### EXTRAIT DU DOCUMENT
○ ○ ○ ○ ○ ○ ○

Le débat, marqué par la présence de l’ancienne ministre de l’Environnement Fatma Zohra Zerouati et la direction d’El Fadjr Hadda Hazem, a été précédé par la projection d’un extrait d’un documentaire réalisé Territoires palestiniens par Nassima Abderrhamane en 1995.


Pour Sami Kleib, ex-directeur de l’information de la chaîne libanaise Al Mayadeen, la solution des deux Etats, Palestine-Israël, n’est plus possible, “en raison de considérations liées à la géographie, aux colonies et aux agressions répétées d’Israël contre les Palestiniens”.


” Je pense que ce qui s’est passé le 7 octobre 2023 va se répéter à plusieurs reprises à Ghaza, en Cisjordanie et à El Qods, malgré le blocus et le harcèlement. Aussi, la solution qui peut être posée et qui peut être réalisée, est celle d’un seul État, comme en Afrique du Sud, où tous les citoyens ont les mêmes droits et devoirs. Ceux qui ne veulent pas vivre dans cet État, le quittent”, a-t-il dit.

○ ○ ○ ○ ○ ○ ○

### À COMPLÉTER
a. Recopiez fidèlement l'extrait sur le débat en commençant aux mots « Le débat, marqué » et en vous arrêtant après « Abderrhamane en 1995. ».
b. Prolongez l'extrait sur le débat au-delà de sa dernière phrase.
Le matériel qui suit est indépendant de l'extrait sur le débat.

### DONNÉES BRUTES
○ ○ ○ ○ ○ ○ ○

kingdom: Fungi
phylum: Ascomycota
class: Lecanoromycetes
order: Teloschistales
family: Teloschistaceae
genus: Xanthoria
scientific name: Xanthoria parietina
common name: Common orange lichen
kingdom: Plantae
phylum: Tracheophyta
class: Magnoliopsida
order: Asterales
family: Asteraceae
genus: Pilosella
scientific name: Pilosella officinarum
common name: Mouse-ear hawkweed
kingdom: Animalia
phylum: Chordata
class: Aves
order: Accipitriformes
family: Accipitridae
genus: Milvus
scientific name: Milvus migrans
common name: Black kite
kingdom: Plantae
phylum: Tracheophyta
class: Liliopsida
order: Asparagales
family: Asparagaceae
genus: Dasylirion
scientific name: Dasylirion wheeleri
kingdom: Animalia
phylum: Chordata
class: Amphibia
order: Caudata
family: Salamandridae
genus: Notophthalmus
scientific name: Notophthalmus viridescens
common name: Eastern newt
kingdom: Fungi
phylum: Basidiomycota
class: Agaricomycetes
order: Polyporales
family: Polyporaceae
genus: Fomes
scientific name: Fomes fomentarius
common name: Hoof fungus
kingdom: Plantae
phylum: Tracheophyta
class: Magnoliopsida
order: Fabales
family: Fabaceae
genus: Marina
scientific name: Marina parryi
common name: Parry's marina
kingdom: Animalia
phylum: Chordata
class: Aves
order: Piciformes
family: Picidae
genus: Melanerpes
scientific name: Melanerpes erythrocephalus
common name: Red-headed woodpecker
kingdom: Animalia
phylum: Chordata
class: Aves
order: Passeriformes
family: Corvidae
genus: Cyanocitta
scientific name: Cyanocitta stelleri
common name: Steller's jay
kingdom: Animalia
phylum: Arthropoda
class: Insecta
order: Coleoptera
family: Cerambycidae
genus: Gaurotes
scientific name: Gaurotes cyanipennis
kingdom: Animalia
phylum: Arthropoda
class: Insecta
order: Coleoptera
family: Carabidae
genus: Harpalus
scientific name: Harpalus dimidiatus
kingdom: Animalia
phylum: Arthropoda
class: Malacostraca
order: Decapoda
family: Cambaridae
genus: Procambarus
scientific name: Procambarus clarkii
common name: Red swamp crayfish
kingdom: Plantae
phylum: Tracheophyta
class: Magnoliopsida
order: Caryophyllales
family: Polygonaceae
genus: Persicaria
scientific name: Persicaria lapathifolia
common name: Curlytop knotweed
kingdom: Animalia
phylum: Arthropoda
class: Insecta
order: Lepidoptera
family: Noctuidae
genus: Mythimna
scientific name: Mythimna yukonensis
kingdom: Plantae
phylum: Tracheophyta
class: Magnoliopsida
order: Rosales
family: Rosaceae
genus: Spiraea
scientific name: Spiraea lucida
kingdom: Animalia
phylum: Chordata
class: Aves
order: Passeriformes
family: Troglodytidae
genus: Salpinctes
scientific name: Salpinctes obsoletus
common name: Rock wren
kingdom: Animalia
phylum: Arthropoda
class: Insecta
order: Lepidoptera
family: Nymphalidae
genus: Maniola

○ ○ ○ ○ ○ ○ ○

### RÉPONSES PAR CONSIGNE
a.
Le débat, marqué par la présence de l’ancienne ministre de l’Environnement Fatma Zohra Zerouati et la direction d’El Fadjr Hadda Hazem, a été précédé par la projection d’un extrait d’un documentaire réalisé Territoires palestiniens par Nassima Abderrhamane en 1995.

b.
Et d’ajouter : “Ces dernières années, le projet juif religieux extrémiste est devenu plus visible, a dépassé les projets politiques. Il existe actuellement près de 100 millions néosionistes ou les chrétiens sionistes, présents aux Etats Unis, en Amérique du Sud et en Afrique. Des églises émergent partout, dans le monde arabe notamment,  liées à ce mouvement. Des églises qui n’ont aucun rapport avec la chrétienté. C’est un système militaro-religieux qui veut imposer le fait-accompli”.


“La guerre de 1967 se poursuit à ce jour “

Majed Nehmé, directeur du magazine « Afrique-Asie”, qui est édité à Paris,  a, pour sa part, critiqué la position des Etats-Unis qui soutiennent Israël dans son offensive contre Ghaza et sa population civile. “Biden et ses ministres participent aux réunions de l’état-major israélien. C’est la reconnaissance qu’Israël est une entité coloniale créée par l’Occident. Il fallait, selon un Premier ministre britannique, créer un Etat-barrière entre l’Egypte et la Syrie et entre l’Afrique et l’Asie. Cela a été dit en 1841. A l’époque, la plupart des juifs étaient contre cette proposition. Ceux qui l’avaient soutenu étaient les évangéliques sionistes”, a-t-il dit.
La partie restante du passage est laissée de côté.